Reinfrank2011 wrote:
You can also just find the probability of selecting the desired individuals and then multiply that by the number of ways those selections can be ordered:
P(Andrew)*P(Not Karen)*P(Not Karen)*P(Not Karen)*(ways to order selections) = \((\frac{1}{8})*(\frac{6}{7})*(\frac{5}{6})*(\frac{4}{5})*(\frac{4!}{3!}) = (\frac{1}{14})*4 = \frac{2}{7}\)
The above is just the sum of the individual probabilities of each possible 4-person team:
Andrew, Not Karen, Not Karen, Not Karen -->
\((\frac{1}{8})(\frac{6}{7})(\frac{5}{6})(\frac{4}{5}) = \frac{1}{14}\)
Not Karen or Andrew, Andrew, Not Karen, Not Karen -->
\((\frac{6}{8})(\frac{1}{7})(\frac{5}{6})(\frac{4}{5})= \frac{1}{14}\)
Not Karen or Andrew, Not Karen or Andrew, Andrew, Not Karen -->
\((\frac{6}{8})(\frac{5}{7})(\frac{1}{6})(\frac{4}{5})= \frac{1}{14}\)
Not Karen or Andrew, Not Karen or Andrew, Not Karen or Andrew, Andrew -->
\((\frac{6}{8})(\frac{5}{7})(\frac{4}{6})(\frac{1}{5})= \frac{1}{14}\)

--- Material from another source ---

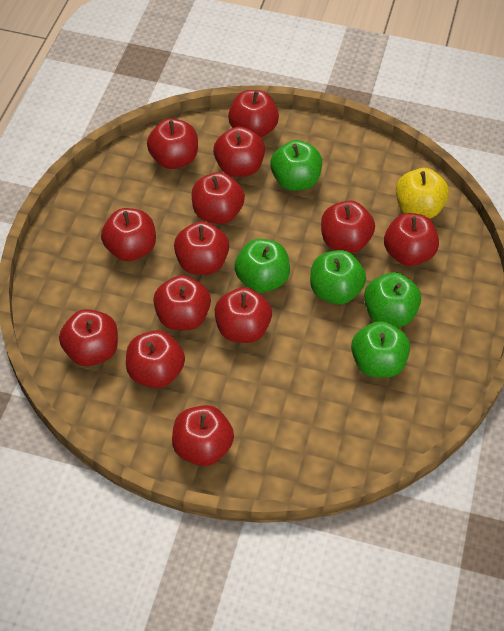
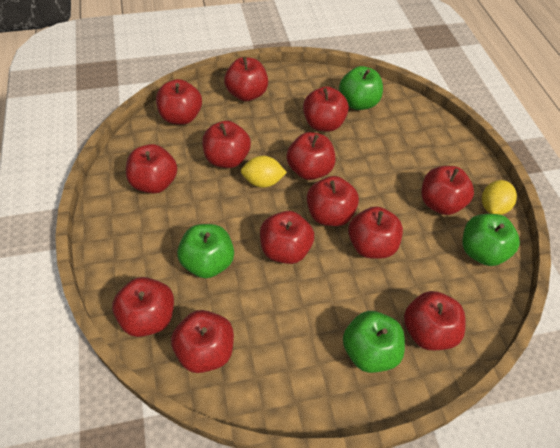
green apple: [234,239,290,293] [270,140,322,191] [310,250,366,304] [351,321,410,378] [364,272,421,327] = 5 -> [177,224,234,278] [339,66,383,110] [343,311,405,373] [462,214,520,266] = 4
yellow apple: [396,168,449,219] = 1 -> none = 0
yellow lemon: none = 0 -> [241,156,287,188] [482,180,517,215] = 2

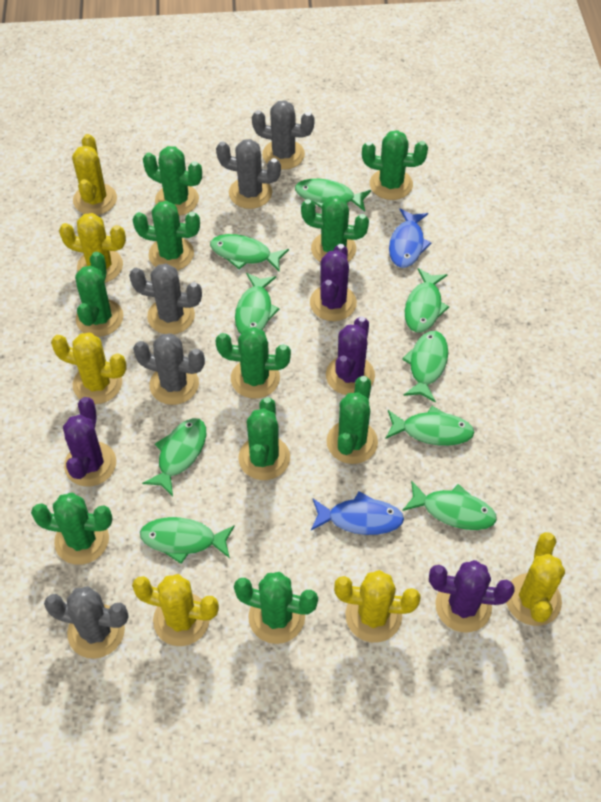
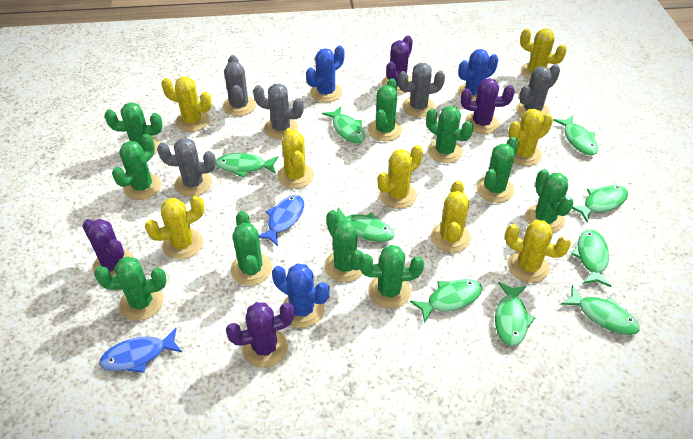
blue cactus: none = 0 -> [272,263,330,328] [306,46,345,102] [458,49,498,101] = 3
yellow cactus: [51,333,127,404] [59,213,126,283] [72,134,117,215] [132,574,219,646] [334,570,421,643] [506,532,565,626] = 6 -> [145,196,204,260] [161,77,212,132] [277,128,314,189] [378,145,423,209] [431,180,471,253] [505,220,571,283] [509,109,553,166] [520,28,567,79] = 8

Thus, \((\frac{1}{14})*4=\frac{2}{7}\)
Hi
Bunuel,
Can you explain why it's 4!/3! and not just 4!. I do not understand why the "not karens" who are actually individuals and not identical items do not count determining the number of orders. Also, in case there is a page with theory about this aspect, determining the number of orders in a selection, would be great.
Thank you!